▶ _Document passage_

Smell that coffee? Retiree wannabes need to indulge in some serious reality tweaking or their dreams will hit the wall faster than a roller derby queen on a greased track.

If you crave the rush that comes from having to cash in beer bottles to pay your mortgage, then here are a few strategies guaranteed to turn your retirement into one memorable financial catastrophe after another.

Dumb moves
If you want to live on the edge, put your finances on the precipice of a cliff -- and set up camp there, too!
9 ways to ruin your retirement
1. Buy more home than you can afford
2. Base your projections on today's costs
3. Raid your 401(k) or cash it out
4. Count on Social Security
5. Believe your benefits will never change
6. Allow your kids' needs to trump yours
7. Count on your partner's income
8. Plan to work forever
9. Don't worry about health issues

Buy more home than you can afford
No time like retirement to grab that McMansion you've always wanted. By opting for a house that'll turn into an albatross in the face of climbing property taxes and soaring insurance premiums, you can ensure your home will become a real burden in your old age. Another instant path to bag lady-hood: escalating maintenance and upkeep.

▶ _Supplied data_

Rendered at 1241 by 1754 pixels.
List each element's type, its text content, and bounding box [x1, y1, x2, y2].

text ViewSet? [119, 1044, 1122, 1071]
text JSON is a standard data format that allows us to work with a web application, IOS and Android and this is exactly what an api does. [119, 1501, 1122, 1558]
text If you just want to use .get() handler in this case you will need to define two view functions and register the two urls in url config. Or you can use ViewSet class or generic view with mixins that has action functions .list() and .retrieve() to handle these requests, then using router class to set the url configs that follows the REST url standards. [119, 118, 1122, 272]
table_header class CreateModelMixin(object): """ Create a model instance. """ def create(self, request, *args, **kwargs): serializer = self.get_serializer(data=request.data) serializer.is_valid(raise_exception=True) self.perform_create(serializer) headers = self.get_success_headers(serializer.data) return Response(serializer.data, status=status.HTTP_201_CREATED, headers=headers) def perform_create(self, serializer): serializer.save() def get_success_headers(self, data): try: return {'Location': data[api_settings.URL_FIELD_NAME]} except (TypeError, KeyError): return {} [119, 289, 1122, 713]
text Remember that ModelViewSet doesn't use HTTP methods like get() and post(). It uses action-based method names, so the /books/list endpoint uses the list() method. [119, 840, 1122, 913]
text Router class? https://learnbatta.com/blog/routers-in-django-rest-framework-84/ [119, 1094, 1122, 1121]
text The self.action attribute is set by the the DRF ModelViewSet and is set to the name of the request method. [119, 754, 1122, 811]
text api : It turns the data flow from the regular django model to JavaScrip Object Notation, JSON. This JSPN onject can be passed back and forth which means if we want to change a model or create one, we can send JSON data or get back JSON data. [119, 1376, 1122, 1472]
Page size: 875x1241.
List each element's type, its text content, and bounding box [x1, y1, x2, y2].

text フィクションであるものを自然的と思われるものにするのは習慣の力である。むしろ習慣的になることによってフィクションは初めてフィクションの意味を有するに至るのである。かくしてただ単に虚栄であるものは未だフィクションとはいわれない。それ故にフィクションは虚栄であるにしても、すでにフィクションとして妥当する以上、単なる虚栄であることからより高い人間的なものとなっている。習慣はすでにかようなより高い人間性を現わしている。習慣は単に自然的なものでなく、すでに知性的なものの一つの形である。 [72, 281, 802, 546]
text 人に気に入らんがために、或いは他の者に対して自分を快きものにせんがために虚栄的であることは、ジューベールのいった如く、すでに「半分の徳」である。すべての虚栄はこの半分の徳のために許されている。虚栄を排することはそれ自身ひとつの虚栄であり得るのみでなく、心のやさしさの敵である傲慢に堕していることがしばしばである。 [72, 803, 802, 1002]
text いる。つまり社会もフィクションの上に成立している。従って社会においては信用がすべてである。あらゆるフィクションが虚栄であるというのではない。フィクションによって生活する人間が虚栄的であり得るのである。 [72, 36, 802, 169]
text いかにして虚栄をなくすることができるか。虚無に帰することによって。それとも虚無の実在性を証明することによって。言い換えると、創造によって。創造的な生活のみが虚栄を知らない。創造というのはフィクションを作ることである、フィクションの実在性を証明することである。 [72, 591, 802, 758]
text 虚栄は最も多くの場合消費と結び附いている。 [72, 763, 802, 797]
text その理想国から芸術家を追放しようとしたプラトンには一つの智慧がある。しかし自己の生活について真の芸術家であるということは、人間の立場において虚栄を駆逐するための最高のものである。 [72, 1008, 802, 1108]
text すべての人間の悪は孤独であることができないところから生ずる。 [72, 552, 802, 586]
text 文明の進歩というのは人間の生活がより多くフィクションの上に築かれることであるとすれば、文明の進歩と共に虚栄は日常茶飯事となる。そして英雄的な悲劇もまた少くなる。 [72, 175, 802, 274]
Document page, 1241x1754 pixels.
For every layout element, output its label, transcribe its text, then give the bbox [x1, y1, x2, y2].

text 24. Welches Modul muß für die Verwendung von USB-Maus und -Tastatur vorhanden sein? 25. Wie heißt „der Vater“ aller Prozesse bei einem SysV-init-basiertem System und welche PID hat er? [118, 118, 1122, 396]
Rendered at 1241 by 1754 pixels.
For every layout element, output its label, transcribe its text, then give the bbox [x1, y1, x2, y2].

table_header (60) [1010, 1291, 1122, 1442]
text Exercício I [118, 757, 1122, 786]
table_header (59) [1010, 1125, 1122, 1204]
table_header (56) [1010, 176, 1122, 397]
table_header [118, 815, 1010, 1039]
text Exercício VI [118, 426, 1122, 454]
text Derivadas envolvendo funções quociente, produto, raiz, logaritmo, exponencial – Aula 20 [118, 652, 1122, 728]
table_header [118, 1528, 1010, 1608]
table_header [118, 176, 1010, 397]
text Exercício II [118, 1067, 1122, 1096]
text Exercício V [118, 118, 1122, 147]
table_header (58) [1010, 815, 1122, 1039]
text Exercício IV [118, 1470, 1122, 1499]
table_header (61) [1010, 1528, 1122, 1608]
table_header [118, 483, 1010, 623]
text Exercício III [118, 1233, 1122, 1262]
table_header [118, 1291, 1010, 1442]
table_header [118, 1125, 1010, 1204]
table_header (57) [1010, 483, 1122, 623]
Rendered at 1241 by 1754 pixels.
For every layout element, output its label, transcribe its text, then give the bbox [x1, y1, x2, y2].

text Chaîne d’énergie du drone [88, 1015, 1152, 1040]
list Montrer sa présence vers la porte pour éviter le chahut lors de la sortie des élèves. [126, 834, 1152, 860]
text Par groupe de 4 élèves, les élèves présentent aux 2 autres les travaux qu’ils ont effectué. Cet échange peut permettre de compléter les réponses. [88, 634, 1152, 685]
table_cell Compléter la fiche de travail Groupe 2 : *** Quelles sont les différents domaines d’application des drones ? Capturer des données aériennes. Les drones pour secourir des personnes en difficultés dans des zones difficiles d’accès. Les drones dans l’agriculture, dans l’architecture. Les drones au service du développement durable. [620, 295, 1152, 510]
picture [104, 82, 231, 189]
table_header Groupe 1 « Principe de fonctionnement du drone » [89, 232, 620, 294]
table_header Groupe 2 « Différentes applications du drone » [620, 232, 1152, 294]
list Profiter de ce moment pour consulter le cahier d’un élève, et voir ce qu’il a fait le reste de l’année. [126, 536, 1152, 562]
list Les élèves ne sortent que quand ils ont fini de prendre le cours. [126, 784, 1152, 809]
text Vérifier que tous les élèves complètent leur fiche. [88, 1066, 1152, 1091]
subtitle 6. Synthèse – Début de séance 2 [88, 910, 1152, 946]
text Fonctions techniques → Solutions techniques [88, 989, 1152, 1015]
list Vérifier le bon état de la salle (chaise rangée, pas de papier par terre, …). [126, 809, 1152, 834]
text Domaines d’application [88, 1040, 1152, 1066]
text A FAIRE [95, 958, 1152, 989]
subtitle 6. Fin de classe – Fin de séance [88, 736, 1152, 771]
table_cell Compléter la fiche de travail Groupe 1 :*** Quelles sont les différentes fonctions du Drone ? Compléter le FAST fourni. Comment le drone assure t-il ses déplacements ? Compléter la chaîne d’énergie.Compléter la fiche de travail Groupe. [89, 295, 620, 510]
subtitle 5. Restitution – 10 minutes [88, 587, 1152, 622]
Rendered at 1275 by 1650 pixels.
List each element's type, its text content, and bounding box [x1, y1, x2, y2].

▶ _Task instructions_
1. For each statement, say whether it agrees with the retirement article, answering yes or no and quoting the deciding words: (a) The article lists nine ways to ruin a retirement. (b) Counting on Social Security appears among those ways. (c) The article describes property taxes as falling.
2. Reproduce the retirement article word for word, everything from "Smell that coffee?" down to "a greased track.".
The records play no part in this work.

▶ _Solved problems_
1.
(a) Yes: "9 ways to ruin your retirement"
(b) Yes: "4. Count on Social Security"
(c) No: "climbing property taxes"

2.
Smell that coffee? Retiree wannabes need to indulge in some serious reality tweaking or their dreams will hit the wall faster than a roller derby queen on a greased track.